Figs. 6 and 7 will explain the structure of the commutator. Here a a a are the segments or contact pieces insulated from each other, and b' b b are the collecting brushes carried on a spindle, c c'. One of these brushes, b', is connected to the spindle, c, through an electrical resistance of plumbago, arranged as shown in Fig. 7, where d e are metal cylinders, d being in contact with the brush, b', while e is in contact with the spindle, c. The space, f, between these two cylinders, d e, is filled with a mixture of plumbago and lampblack of suitable resistance, confined at the ends by ivory disks. The brush, b', is adjusted by bending till it remains in contact with any segment of the commutator for a short time after the other brushes have left contact with that segment, and thus instead of sudden break of circuit and consequent sparking, a resistance is introduced, and contact is not broken until the current has been considerably reduced.
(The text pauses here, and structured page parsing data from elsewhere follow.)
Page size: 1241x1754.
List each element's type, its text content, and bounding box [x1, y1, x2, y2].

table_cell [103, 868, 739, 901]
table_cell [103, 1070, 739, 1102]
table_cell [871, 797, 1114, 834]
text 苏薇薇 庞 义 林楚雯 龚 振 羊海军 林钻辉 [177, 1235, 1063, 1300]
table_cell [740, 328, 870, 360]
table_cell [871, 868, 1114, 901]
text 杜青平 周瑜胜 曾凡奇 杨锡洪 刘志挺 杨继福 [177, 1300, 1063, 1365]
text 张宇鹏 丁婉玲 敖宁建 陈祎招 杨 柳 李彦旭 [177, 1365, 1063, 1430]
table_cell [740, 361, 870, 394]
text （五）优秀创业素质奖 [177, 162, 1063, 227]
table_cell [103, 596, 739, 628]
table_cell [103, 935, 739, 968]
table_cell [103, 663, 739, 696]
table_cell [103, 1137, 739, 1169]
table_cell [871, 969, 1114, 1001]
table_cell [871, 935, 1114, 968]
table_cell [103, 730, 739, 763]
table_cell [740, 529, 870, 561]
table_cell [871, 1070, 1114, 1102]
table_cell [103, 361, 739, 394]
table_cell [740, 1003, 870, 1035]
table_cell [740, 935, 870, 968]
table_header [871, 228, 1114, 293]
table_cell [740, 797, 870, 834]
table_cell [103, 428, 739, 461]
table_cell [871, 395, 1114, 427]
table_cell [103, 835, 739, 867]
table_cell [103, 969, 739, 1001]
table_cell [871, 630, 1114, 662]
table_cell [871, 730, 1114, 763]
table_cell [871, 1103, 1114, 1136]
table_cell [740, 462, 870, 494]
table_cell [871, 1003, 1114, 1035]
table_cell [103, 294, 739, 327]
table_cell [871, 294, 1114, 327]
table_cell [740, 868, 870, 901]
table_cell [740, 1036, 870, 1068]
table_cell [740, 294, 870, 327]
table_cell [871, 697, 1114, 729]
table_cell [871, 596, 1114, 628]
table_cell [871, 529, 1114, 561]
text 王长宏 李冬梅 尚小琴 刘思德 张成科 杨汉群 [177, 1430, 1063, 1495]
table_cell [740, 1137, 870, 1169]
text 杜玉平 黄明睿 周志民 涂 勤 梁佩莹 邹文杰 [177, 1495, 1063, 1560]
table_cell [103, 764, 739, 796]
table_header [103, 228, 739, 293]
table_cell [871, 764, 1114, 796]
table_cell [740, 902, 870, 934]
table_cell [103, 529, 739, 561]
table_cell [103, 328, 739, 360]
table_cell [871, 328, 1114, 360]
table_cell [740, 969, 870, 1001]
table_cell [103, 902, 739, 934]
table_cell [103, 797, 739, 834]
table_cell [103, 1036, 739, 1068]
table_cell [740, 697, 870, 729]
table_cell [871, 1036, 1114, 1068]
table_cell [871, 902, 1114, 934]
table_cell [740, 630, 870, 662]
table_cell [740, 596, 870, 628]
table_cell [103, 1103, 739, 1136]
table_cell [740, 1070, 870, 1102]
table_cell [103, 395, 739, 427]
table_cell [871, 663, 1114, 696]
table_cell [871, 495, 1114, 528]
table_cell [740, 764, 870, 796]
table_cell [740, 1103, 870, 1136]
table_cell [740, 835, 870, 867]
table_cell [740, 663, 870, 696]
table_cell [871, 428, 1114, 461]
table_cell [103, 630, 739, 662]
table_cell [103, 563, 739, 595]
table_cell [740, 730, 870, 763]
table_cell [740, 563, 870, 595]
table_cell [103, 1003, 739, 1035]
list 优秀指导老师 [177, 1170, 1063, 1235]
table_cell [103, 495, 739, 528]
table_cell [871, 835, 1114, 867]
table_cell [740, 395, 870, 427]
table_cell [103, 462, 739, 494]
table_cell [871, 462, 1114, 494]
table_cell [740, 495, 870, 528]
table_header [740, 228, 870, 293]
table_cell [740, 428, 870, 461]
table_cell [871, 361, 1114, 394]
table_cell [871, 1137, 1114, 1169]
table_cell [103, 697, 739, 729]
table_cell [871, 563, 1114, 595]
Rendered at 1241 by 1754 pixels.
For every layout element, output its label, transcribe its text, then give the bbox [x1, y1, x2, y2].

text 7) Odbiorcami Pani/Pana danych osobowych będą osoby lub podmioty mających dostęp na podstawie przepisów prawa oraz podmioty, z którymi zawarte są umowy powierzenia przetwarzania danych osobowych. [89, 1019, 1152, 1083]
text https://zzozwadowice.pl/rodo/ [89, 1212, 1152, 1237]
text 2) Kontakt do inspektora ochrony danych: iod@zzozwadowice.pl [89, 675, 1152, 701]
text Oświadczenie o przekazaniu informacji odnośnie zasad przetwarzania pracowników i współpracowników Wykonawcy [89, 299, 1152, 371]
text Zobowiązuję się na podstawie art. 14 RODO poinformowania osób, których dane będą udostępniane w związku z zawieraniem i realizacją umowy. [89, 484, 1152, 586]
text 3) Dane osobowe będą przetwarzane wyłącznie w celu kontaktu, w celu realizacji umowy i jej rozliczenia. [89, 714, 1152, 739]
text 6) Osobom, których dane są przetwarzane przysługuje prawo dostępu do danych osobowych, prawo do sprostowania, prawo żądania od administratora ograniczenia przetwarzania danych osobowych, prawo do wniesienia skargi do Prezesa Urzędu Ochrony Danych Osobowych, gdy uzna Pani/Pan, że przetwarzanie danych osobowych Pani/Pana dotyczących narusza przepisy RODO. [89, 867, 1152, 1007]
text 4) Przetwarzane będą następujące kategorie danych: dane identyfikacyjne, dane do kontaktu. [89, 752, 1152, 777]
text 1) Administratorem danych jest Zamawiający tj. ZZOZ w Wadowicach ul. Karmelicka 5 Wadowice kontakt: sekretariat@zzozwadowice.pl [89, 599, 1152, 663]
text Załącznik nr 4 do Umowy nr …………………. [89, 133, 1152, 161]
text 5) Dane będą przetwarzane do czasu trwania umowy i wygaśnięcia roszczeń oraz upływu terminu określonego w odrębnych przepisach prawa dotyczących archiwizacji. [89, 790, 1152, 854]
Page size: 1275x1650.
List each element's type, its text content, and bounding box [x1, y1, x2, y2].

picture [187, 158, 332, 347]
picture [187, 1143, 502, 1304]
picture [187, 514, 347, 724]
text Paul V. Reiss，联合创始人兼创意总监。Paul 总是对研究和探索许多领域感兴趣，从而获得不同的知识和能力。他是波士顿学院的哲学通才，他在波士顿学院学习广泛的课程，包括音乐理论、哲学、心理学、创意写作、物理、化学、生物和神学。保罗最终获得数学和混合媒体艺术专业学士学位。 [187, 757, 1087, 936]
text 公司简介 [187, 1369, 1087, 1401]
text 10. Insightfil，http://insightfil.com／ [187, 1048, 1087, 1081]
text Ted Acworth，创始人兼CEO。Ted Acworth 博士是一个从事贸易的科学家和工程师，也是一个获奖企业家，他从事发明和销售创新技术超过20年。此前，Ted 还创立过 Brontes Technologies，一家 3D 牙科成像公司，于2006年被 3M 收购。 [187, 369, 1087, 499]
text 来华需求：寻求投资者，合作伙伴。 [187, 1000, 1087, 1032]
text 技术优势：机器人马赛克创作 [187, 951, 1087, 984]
The contact segments are supported at both ends by solid insulating disks; but they are insulated from each other by the air spaces between them, where the brushes rub upon them.

The alternating current dynamo of Drs. Hopkinson and Muirhead differs little in general construction from that we have described; except that the commutator is very much simplified, and the armature bobbins are placed opposite each other on both sides of the rim. Instead of forming the coils into complete bobbins, Dr. Muirhead prefers to wind them in a zigzag form round the grooved iron rim after the manner shown in Fig. 8, which represents a plan and section of the alternating current armature. This arrangement is simpler in construction than the bobbin winding, and is less liable to generate self-induction current in the armature. Sir William Thomson has adopted a similar plan in one of his dynamos. In Fig. 8, a is the pulley fixed to the spindle of the machine, b b is the iron rim, and c c are the zigzag coils of copper ribbon. The field magnets are also wound in a similar manner.

It will be seen from our description that Drs. Hopkinson and Muirhead have scarcely had sufficient credit given them for this interesting machine, which so closely approximates to the Ferranti. One of their alternating dynamos has been built, and was shown at the Aquarium Exhibition. It works well, and is capable of supporting 300 Swan lights, while in size and appearance it resembles the Ferranti machine in a very striking manner. Drs. Muirhead and Hopkinson have also designed a magneto-electric alternating current machine; but as it closely resembles the machines described, with the exception that permanent magnets are employed as field magnets, we need not dwell upon it further.--Engineering.